Having more area (area = number of frames) on the left side is good, but especially having less area on the right side is good, because that means less slow frames.
Discussion
This is weird. Why does the RTX 3080 have 2 peaks with a dip in the middle? In VR, perhaps it makes sense that it switches between 45 and 60 or 60 and 90 Hz (I use OpenComposite). But in the flat-screen benchmark, I have no idea where this comes from. I thought maybe I had some OpenXR .dll in there, and cleared out the shaders to be sure, and ran it again. Still the 2 peaks though:
^This was visible in an earlier version of the 4K plot due to Nvidia Control Panel by default pre-rendering frames. See post #1 for the fix and the old graphs
The 2 peaks in VR are still present, but they are sensible: Around 11 ms (90 fps) and 22 ms (45 fps). In fact, I am surprised the Radeon card could report such a wide range in frametimes to FRAPS in VR. The Nvidia doesn’t do such granular reporting, it appears. So comparing the plots is not that useful, but we can still see the fps aggregate numbers:
The RTX 3080 is about 4 fps slower on average (5%), but the difference in the minimum fps is less than in maximum. Which is nice, because the lower fps is where we need the performance most.
Conclusion
In 4K, the RTX 3080 stock performance is exactly between the 6900XT silent and overclocked modes’ performance.

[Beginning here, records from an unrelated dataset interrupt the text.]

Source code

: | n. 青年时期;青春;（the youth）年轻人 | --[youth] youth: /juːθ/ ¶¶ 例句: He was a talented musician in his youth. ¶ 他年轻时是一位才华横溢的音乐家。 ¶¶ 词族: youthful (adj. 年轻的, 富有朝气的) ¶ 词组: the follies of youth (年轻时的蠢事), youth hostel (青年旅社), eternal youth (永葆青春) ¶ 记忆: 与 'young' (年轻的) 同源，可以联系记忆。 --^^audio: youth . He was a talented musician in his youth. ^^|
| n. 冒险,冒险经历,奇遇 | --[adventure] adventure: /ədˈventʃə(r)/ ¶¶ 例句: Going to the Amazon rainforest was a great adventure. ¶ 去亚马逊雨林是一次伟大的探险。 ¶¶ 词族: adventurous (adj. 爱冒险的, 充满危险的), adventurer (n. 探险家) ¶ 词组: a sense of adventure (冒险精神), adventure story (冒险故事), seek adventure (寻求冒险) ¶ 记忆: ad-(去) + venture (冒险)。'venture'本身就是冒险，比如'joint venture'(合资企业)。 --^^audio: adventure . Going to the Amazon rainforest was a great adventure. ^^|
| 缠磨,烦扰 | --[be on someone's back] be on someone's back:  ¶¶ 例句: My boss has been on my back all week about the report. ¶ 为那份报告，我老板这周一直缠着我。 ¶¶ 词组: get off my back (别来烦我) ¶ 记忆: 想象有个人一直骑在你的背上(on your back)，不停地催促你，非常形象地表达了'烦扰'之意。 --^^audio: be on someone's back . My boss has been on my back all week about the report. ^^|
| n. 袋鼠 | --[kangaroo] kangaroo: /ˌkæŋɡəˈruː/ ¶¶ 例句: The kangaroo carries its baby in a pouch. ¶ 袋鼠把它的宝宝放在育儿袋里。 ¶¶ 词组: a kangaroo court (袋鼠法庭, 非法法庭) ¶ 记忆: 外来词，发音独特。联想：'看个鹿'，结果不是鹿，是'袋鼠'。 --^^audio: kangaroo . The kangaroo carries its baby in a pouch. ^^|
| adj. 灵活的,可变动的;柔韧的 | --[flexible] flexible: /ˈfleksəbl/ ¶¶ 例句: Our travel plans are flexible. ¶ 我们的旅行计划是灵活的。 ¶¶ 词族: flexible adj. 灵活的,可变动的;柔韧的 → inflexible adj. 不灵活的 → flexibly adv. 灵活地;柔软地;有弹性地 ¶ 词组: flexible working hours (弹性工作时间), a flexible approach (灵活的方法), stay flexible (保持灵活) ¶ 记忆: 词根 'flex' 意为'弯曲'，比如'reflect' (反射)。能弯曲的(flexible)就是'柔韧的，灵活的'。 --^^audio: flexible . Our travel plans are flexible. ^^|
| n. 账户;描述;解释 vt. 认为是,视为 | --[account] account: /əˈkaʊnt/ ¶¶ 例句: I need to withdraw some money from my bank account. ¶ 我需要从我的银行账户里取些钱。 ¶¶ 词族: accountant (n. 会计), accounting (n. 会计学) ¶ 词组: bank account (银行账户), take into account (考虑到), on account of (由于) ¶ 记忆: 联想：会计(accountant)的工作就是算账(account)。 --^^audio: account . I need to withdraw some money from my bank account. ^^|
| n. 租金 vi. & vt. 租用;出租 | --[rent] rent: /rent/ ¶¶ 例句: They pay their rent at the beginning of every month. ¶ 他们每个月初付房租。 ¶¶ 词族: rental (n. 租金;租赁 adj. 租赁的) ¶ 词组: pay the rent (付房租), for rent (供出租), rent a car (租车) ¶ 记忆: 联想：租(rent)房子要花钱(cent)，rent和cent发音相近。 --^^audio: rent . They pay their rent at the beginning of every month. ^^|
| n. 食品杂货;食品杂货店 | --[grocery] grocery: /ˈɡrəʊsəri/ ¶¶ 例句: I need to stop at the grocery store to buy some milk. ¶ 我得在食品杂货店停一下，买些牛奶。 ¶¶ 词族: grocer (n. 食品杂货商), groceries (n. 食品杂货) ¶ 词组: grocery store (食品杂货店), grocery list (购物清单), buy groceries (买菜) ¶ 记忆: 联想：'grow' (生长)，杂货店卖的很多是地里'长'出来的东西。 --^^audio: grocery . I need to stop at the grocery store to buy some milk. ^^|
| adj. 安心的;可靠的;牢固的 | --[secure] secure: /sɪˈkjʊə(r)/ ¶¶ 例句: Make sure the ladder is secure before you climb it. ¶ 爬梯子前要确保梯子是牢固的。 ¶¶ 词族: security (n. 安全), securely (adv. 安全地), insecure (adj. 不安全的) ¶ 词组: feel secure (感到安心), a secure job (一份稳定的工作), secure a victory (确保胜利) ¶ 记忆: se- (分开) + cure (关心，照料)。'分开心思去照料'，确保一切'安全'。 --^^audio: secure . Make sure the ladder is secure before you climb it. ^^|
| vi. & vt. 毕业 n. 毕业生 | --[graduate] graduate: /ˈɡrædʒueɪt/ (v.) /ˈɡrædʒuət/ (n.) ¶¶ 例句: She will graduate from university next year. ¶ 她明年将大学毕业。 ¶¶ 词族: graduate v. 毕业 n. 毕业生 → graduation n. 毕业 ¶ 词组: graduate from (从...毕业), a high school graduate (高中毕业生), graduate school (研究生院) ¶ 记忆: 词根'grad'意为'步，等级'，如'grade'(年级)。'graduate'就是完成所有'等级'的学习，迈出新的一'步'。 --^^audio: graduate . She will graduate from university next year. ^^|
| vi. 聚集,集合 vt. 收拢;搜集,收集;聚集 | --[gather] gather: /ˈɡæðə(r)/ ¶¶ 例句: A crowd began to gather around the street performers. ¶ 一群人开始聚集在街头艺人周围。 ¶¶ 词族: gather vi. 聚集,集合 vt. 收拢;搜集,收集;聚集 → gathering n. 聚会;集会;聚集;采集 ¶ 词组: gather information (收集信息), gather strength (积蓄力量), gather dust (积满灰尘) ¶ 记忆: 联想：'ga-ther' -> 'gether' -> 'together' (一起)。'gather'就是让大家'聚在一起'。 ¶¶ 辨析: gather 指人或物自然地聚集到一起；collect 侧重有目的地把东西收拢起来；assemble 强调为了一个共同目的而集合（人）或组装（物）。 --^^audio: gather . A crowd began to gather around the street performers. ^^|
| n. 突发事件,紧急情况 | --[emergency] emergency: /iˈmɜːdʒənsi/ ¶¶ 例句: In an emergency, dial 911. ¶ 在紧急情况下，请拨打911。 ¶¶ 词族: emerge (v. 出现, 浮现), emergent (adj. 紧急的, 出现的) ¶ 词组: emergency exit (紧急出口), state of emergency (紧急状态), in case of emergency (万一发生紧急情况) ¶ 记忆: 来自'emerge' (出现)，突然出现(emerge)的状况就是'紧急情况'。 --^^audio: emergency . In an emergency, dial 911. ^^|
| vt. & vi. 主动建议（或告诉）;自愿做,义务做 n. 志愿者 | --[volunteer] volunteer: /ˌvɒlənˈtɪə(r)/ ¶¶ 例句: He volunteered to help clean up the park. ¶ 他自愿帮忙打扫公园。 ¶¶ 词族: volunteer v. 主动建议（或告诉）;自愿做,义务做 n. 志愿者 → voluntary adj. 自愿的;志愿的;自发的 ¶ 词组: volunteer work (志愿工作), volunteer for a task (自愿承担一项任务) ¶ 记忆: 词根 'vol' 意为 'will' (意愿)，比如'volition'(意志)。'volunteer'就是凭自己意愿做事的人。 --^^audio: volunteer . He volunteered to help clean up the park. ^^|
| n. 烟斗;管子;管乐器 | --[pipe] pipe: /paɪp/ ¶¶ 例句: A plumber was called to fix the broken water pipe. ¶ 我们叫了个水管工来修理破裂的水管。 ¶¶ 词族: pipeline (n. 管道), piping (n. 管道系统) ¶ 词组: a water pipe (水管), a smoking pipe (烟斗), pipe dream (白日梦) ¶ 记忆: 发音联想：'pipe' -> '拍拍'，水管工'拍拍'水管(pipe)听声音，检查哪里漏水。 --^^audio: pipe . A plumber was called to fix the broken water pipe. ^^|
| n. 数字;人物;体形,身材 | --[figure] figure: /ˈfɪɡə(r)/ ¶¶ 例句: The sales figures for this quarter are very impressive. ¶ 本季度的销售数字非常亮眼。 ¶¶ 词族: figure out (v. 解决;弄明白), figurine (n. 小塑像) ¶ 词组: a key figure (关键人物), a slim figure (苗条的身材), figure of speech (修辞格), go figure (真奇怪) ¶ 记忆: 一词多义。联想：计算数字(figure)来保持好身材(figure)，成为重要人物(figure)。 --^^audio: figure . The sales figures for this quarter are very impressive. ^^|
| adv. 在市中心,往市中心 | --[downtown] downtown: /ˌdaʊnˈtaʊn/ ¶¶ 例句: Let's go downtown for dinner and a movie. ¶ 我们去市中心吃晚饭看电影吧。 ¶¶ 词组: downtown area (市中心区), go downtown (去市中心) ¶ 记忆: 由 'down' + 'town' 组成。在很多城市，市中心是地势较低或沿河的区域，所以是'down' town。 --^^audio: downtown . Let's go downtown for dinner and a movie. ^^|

In VR, the twin peak thing (see discussion) means it loses out on the 6900XT.
Regardless, this difference is small enough that it is worth it to me. The ASUS TUF RTX 3080 is smaller so I can put 3 case fans in the front of the case again and the GPU fans have a more pleasant sound: it might even be quieter on the stock fan curve, even though its total board power is almost 10% higher than the RX 6900XT’s. But mostly, 5% performance difference is not worth a 20% price increase to me at this point.
Rationality
The hardest part is that I personally prefer to have an AMD card. I like the company better, AMD has always done a lot of open source and using open standards while Nvidia locked out its competitor (Nvidia Hairworks, G-SYNC vs FreeSync), and they even managed to lock an entire sector (Deep Learning) to their brand. The letters “GEFORCE” are akin to the Galactic Empire logo for me (but uglier). And especially now, the 6800XT and 6900XT cards are more energy-efficient this generation, and it ‘matches’ my AMD CPU. Thus it is hard to return the card I already bought and replace it with an Nvidia.
But if I had not bought the 6900XT yet, I would never pay a 200 euro premium to get an AMD that performs 5% better. And the choice that I have now to return it or not is actually the same, even though it doesn’t feel like it.